- _DIRECTIONS FOR THIS TASK_
From the first entry to the last, copy the material exactly as it stands.
>>>>
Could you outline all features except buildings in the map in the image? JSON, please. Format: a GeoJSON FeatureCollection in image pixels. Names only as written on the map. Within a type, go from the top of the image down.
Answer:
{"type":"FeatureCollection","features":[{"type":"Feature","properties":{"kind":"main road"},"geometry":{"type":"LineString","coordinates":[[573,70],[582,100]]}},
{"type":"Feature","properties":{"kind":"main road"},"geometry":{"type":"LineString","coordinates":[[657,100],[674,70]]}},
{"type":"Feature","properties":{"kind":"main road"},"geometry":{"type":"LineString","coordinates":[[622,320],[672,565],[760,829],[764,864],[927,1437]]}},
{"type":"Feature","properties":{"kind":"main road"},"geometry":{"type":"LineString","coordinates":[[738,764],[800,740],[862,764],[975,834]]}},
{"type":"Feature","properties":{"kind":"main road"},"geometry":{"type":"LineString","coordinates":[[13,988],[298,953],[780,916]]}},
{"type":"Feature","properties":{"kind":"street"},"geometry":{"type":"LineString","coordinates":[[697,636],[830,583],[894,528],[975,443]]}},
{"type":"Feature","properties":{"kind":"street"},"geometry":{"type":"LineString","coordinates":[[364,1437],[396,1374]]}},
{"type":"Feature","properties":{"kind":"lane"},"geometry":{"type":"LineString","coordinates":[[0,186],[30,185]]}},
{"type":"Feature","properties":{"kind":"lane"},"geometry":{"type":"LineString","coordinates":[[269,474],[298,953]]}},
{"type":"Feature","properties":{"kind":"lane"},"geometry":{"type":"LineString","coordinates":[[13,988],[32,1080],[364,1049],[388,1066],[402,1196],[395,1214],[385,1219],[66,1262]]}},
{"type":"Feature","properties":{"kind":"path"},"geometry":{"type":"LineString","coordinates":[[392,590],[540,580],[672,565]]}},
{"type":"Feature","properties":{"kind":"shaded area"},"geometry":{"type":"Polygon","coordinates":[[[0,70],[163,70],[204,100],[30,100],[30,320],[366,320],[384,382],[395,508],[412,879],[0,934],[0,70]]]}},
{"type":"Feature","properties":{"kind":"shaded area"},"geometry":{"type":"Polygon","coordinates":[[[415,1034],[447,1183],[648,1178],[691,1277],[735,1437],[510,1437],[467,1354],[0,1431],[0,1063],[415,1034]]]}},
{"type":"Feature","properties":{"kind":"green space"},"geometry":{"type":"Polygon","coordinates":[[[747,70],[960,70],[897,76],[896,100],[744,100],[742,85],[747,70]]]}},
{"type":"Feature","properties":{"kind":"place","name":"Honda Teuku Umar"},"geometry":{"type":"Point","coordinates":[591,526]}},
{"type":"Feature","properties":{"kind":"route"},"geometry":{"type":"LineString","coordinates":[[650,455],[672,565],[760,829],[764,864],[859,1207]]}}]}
<<<<
- _WRITTEN RESPONSE_
Could you outline all features except buildings in the map in the image? JSON, please. Format: a GeoJSON FeatureCollection in image pixels. Names only as written on the map. Within a type, go from the top of the image down.
Answer:
{"type":"FeatureCollection","features":[{"type":"Feature","properties":{"kind":"main road"},"geometry":{"type":"LineString","coordinates":[[573,70],[582,100]]}},
{"type":"Feature","properties":{"kind":"main road"},"geometry":{"type":"LineString","coordinates":[[657,100],[674,70]]}},
{"type":"Feature","properties":{"kind":"main road"},"geometry":{"type":"LineString","coordinates":[[622,320],[672,565],[760,829],[764,864],[927,1437]]}},
{"type":"Feature","properties":{"kind":"main road"},"geometry":{"type":"LineString","coordinates":[[738,764],[800,740],[862,764],[975,834]]}},
{"type":"Feature","properties":{"kind":"main road"},"geometry":{"type":"LineString","coordinates":[[13,988],[298,953],[780,916]]}},
{"type":"Feature","properties":{"kind":"street"},"geometry":{"type":"LineString","coordinates":[[697,636],[830,583],[894,528],[975,443]]}},
{"type":"Feature","properties":{"kind":"street"},"geometry":{"type":"LineString","coordinates":[[364,1437],[396,1374]]}},
{"type":"Feature","properties":{"kind":"lane"},"geometry":{"type":"LineString","coordinates":[[0,186],[30,185]]}},
{"type":"Feature","properties":{"kind":"lane"},"geometry":{"type":"LineString","coordinates":[[269,474],[298,953]]}},
{"type":"Feature","properties":{"kind":"lane"},"geometry":{"type":"LineString","coordinates":[[13,988],[32,1080],[364,1049],[388,1066],[402,1196],[395,1214],[385,1219],[66,1262]]}},
{"type":"Feature","properties":{"kind":"path"},"geometry":{"type":"LineString","coordinates":[[392,590],[540,580],[672,565]]}},
{"type":"Feature","properties":{"kind":"shaded area"},"geometry":{"type":"Polygon","coordinates":[[[0,70],[163,70],[204,100],[30,100],[30,320],[366,320],[384,382],[395,508],[412,879],[0,934],[0,70]]]}},
{"type":"Feature","properties":{"kind":"shaded area"},"geometry":{"type":"Polygon","coordinates":[[[415,1034],[447,1183],[648,1178],[691,1277],[735,1437],[510,1437],[467,1354],[0,1431],[0,1063],[415,1034]]]}},
{"type":"Feature","properties":{"kind":"green space"},"geometry":{"type":"Polygon","coordinates":[[[747,70],[960,70],[897,76],[896,100],[744,100],[742,85],[747,70]]]}},
{"type":"Feature","properties":{"kind":"place","name":"Honda Teuku Umar"},"geometry":{"type":"Point","coordinates":[591,526]}},
{"type":"Feature","properties":{"kind":"route"},"geometry":{"type":"LineString","coordinates":[[650,455],[672,565],[760,829],[764,864],[859,1207]]}}]}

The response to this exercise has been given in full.